O governo Jackson Barreto está investindo R$ 130 milhões em obras de mobilidade na Grande Aracaju que terão grande impacto no trânsito da capital. Essas obras não correm o risco de serem paralisadas em função da crise econômica porque já estão com os recursos creditados, inclusive as contrapartidas do governo estadual - convênios com organismos financeiros nacionais e recursos do Proinveste.
O complexo de obras na zona Norte é executado pelos programas Pró-Transporte e Proinveste, num investimento superior a R$ 42 milhões. Vão de intervenções urbanas realizadas desde a segunda etapa da Orlinha do bairro Industrial, à pavimentação e esgotamento sanitário de 11 ruas do residencial Santa Tereza e adjacências, até as melhorias nas avenidas Euclides Figueiredo, João Ribeiro e Tancredo Campos.
Na zona Oeste, o governo constrói a nova entrada para Aracaju, vindo da BR-235, passando pela avenida Santa Gleide, com ligação mais rápida e direta para o centro comercial. A obra está com 90% dos serviços concluídos e está orçada em R$ 28 milhões, incluindo a obra e indenizações.
Na avenida Tancredo Neves, no viaduto do Detran, já está sendo executada a interligação da avenida Augusto Franco com a avenida Gasoduto, no conjunto Orlando Dantas (Bairro São Conrado), e todos os seus acessos. O investimento supera os R$ 60 milhões e é fruto da parceria entre os governos estadual e federal, por meio do programa Pró-Transporte. Desse montante, R$ 20 milhões são destinados a indenizações de terrenos e residências por onde passará a nova via.
São obras concretas e não pinturas de faixas em avenidas da capital.

Processos por corrupção

Com o título "Críticos da corrupção na sessão do impeachment são alvos de denúncias", a Folha de S. Paulo publicou na edição de ontem ampla matéria sobre o envolvimento de parlamentares em escândalos de corrupção. Segundo a reportagem, pelo menos 7 dos 70 parlamentares que citaram "corrupção" na tribuna durante a sessão de domingo respondem a inquéritos ou ações penais no STF (Supremo Tribunal Federal) que miram em delitos graves como corrupção e desperdício do dinheiro público.
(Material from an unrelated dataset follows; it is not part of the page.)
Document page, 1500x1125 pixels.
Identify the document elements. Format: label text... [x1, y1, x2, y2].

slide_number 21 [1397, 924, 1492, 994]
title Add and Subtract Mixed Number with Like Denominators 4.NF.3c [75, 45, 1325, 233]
De Sergipe o citado é o deputado federal André Moura. Diz o seguinte:
"Alvo de pelo menos quatro inquéritos criminais, entre eles por suspeita de formação de quadrilha e tentativa de homicídio, o deputado André Moura (PSC-SE) iniciou seu voto em favor do impeachment da presidente Dilma Rousseff afirmando que o país vive o maior escândalo de corrupção da história.
Um dos mais fiéis aliados do presidente da Câmara, Eduardo Cunha (PMDB-RJ), o deputado sergipano também é investigado por suposto desvio de recursos públicos.
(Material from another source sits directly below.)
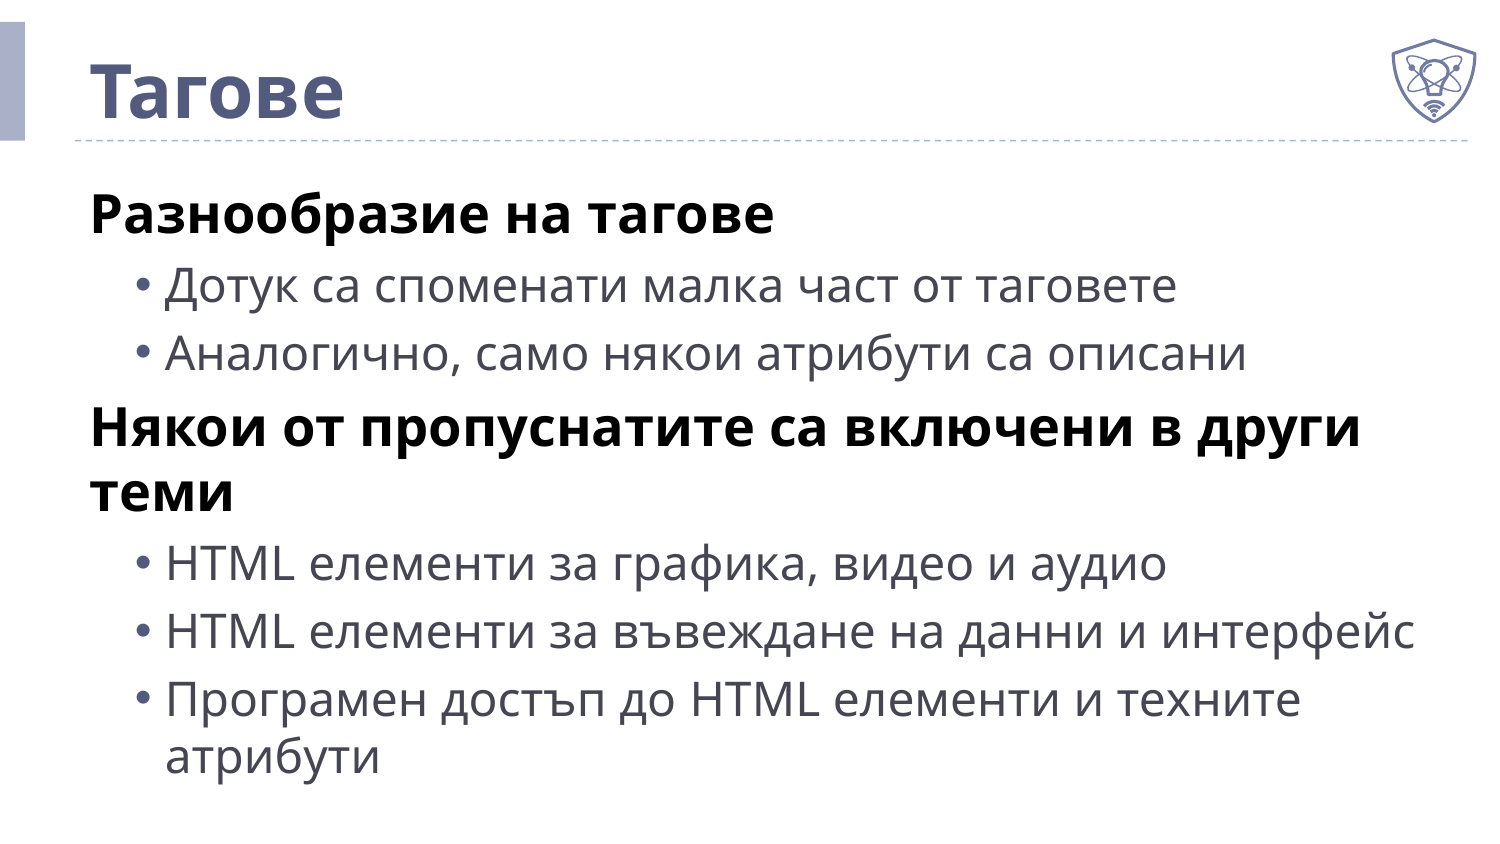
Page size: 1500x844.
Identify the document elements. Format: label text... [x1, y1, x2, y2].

André Moura argumenta que não foram encontradas provas contra ele. "Foram denúncias de um adversário político, afastado da prefeitura por corrupção, que admite não ter provas e que já mudou depoimentos. Fui inocentado pela Justiça de Sergipe"."
Não é bem assim: André está condenado pelo Tribunal de Justiça, perdeu diversos recursos no STJ e pode ser julgado a qualquer momento pelo STF. Em 2014 disputou a eleição sub júdice e só pode assumir em função de decisão do TSE.